Deciphering bioactive compounds of complex natural products by tandem mass spectral molecular networking combined with an aggregation-induced emission based probe
A novel strategy for deciphering the bioactive profile of traditional medicines was proposed.
•
The chemical profile of FJHQD was revealed with assist of tandem mass spectral molecular networking.
•
Four new angiotensin converting enzyme inhibitors were discovered.
Abstract
Natural products are great treasure troves for the discovery of bioactive components. Current bioassay guided fractionation for identification of bioactive components is time- and workload-consuming. In this study, we proposed a robust and convenient strategy for deciphering the bioactive profile of natural products by mass spectral molecular networking combined with rapid bioassay. As a proof-of-concept, the strategy was applied to identify angiotensin converting enzyme (ACE) inhibitors of Fangjihuangqi decoction (FJHQD), a traditional medicine clinically used for the treatment of heart failure. The chemical profile of FJHQD was comprehensively revealed with the assistance of tandem mass spectral molecular networking, and a total of 165 compounds were identified.
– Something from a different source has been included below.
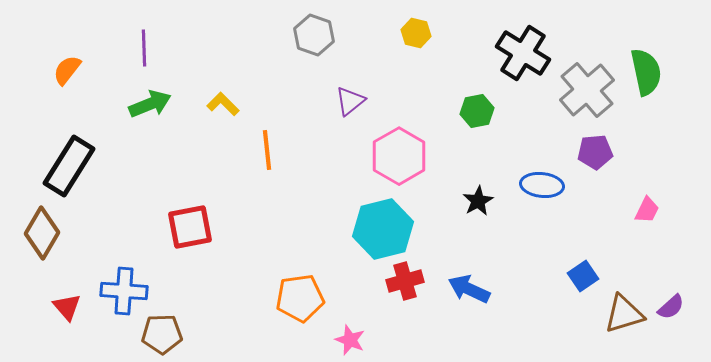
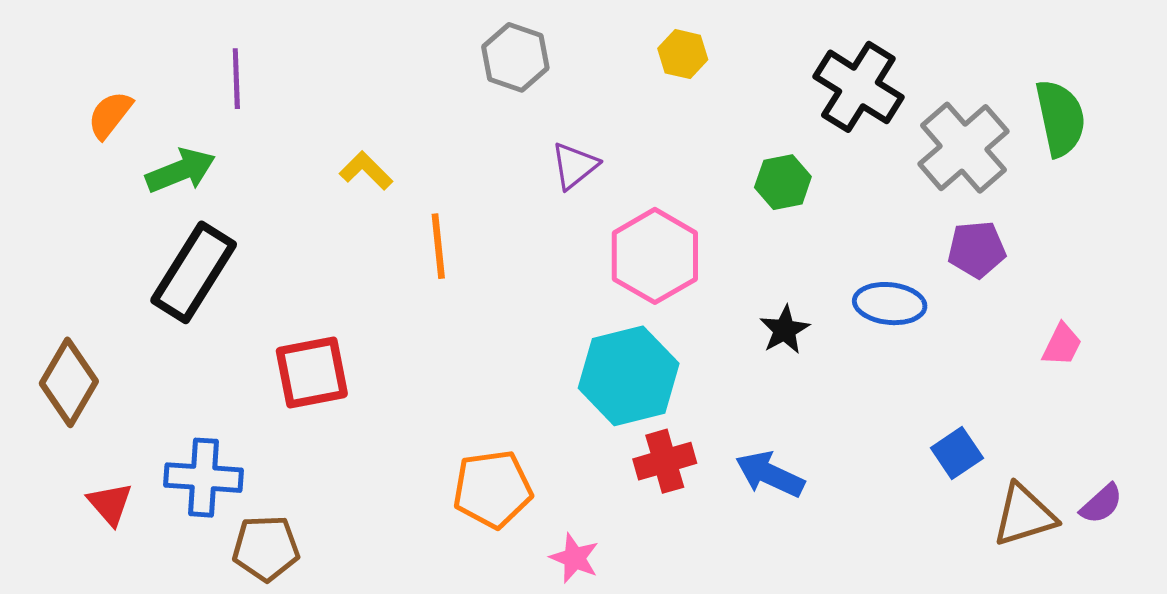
green arrow: (150, 104) -> (181, 171), moved
black rectangle: (69, 166) -> (194, 272), moved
With characterized constituents, potential clinical applications of FJHQD were predicted by Bioinformatics Analysis Tool for Molecular mechANism of Traditional Chinese Medicine, and a range of cardiovascular related diseases were significantly enriched. ACE inhibitory activities of FJHQD and its constituents were then investigated with an aggregation-induced emission based fluorescent probe. FJHQD exhibited excellent ACE inhibitory effects, and a bioactive molecular network was established to elucidate the ACE inhibitory profile of constituents in FJHQD. This bioactive molecular network provided a panoramic view of FJHQD's ACE inhibitory activities, which demonstrated that flavones from Astragali Radix and Glycyrrhizae Radix et Rhizoma, saponins from Astragali Radix, and sesquiterpenoids from Atractylodis Macrocephalae Rhizoma were principal components responsible for this effect of FJHQD. Among them, four novel ACE inhibitors were the first to be reported. Our study indicated that the proposed strategy offers a useful approach to uncover the bioactive profile of traditional medicines and provides a pragmatic workflow for exploring bioactive components.